State Key Laboratory of Medical Proteomics, Beijing Proteome Research Center, National Center for Protein Sciences Beijing, Research Unit of Proteomics & Research and Development of New Drug of Chinese Academy of Medical Sciences, Institute of Lifeomics, Beijing, PR China; School of Basic Medical, Anhui Medical University, Heifei, Anhui, PR China.
State Key Laboratory of Medical Proteomics, Beijing Proteome Research Center, National Center for Protein Sciences Beijing, Research Unit of Proteomics & Research and Development of New Drug of Chinese Academy of Medical Sciences, Institute of Lifeomics, Beijing, PR China.
Mol Cell Proteomics. 2024 Nov;23(11):100852. doi: 10.1016/j.mcpro.2024.100852. Epub 2024 Oct 2.
Ubiquitination is crucial for maintaining protein homeostasis and plays a vital role in diverse biological processes. Ubiquitinome profiling and quantification are of great scientific significance. Artificial ubiquitin-binding domains (UBDs) have been widely employed to capture ubiquitinated proteins. The success of this enrichment relies on recognizing native spatial structures of ubiquitin and ubiquitin chains by UBDs under native conditions. However, the use of native lysis conditions presents significant challenges, including insufficient protein extraction, heightened activity of deubiquitinating enzymes and proteasomes in removing the ubiquitin signal, and purification of a substantial number of contaminant proteins, all of which undermine the robustness and reproducibility of ubiquitinomics. In this study, we introduced a novel approach that combines denatured-refolded ubiquitinated sample preparation (DRUSP) with a tandem hybrid UBD for ubiquitinomic analysis.
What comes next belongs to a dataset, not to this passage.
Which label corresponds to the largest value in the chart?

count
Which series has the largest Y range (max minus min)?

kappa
The samples were effectively extracted using strongly denatured buffers and subsequently refolded using filters. DRUSP yielded a significantly stronger ubiquitin signal, nearly three times greater than that of the Control method. Then, eight types of ubiquitin chains were quickly and accurately restored; therefore, they were recognized and enriched by tandem hybrid UBD with high efficiency and no biases. Compared with the Control method, DRUSP showed extremely high efficiency in enriching ubiquitinated proteins, improving overall ubiquitin signal enrichment by approximately 10-fold. Moreover, when combined with ubiquitin chain-specific UBDs, DRUSP had also been proven to be a versatile approach. This new method significantly enhanced the stability and reproducibility of ubiquitinomics research. Finally, DRUSP was successfully applied to deep ubiquitinome profiling of early mouse liver fibrosis with increased accuracy, revealing novel insights for liver fibrosis research.
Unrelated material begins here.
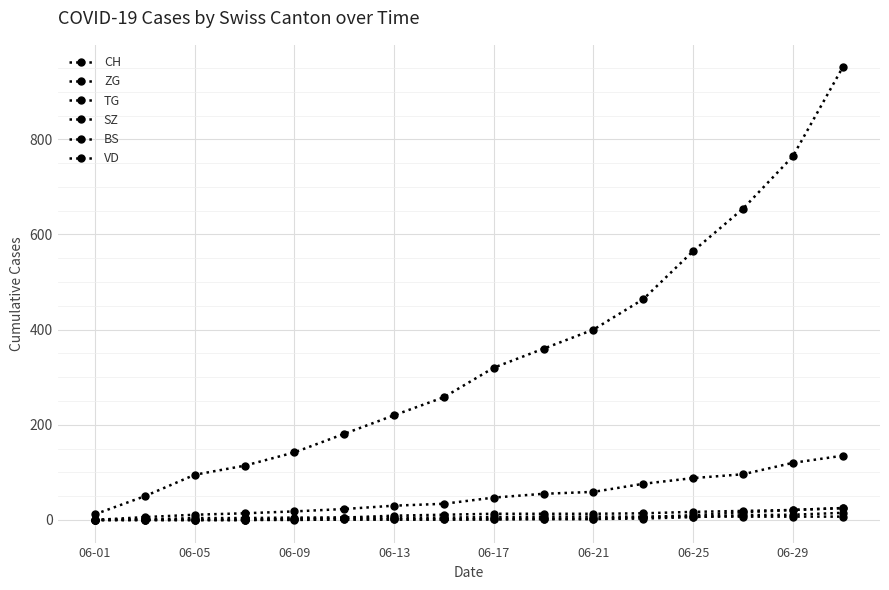

At how many categories does at least one series exceed 802?

1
泛素化对于维持蛋白质的内稳态至关重要,在多种生物学过程中起着至关重要的作用。泛素组学的分析和定量具有重要的科学意义。人工泛素结合结构域(UBDs)已被广泛用于捕获泛素化蛋白。这种富集的成功依赖于 UBDs 在天然条件下识别天然空间结构的泛素和泛素链。然而,在天然裂解条件下使用会带来一些挑战,包括蛋白提取不足、去泛素化酶和蛋白酶体活性升高,从而去除泛素信号,以及大量杂质蛋白的纯化,这些都破坏了泛素组学的稳健性和可重复性。在本研究中,我们引入了一种新的方法,将变性-复性的泛素化样品制备(DRUSP)与串联杂交 UBD 相结合,用于泛素组学分析。该样品采用强变性缓冲液进行有效提取,然后通过过滤器进行复性。DRUSP 产生的泛素信号显著增强,几乎是对照方法的 3 倍。然后,8 种类型的泛素链被快速而准确地恢复;因此,它们被串联杂交 UBD 识别和高效、无偏地富集。与对照方法相比,DRUSP 在富集泛素化蛋白方面具有极高的效率,将整体泛素信号的富集提高了约 10 倍。此外,当与泛素链特异性 UBD 结合使用时,DRUSP 也被证明是一种通用的方法。这种新方法显著提高了泛素组学研究的稳定性和重现性。最后,DRUSP 成功应用于早期小鼠肝纤维化的深度泛素组学研究,提高了准确性,为肝纤维化研究提供了新的见解。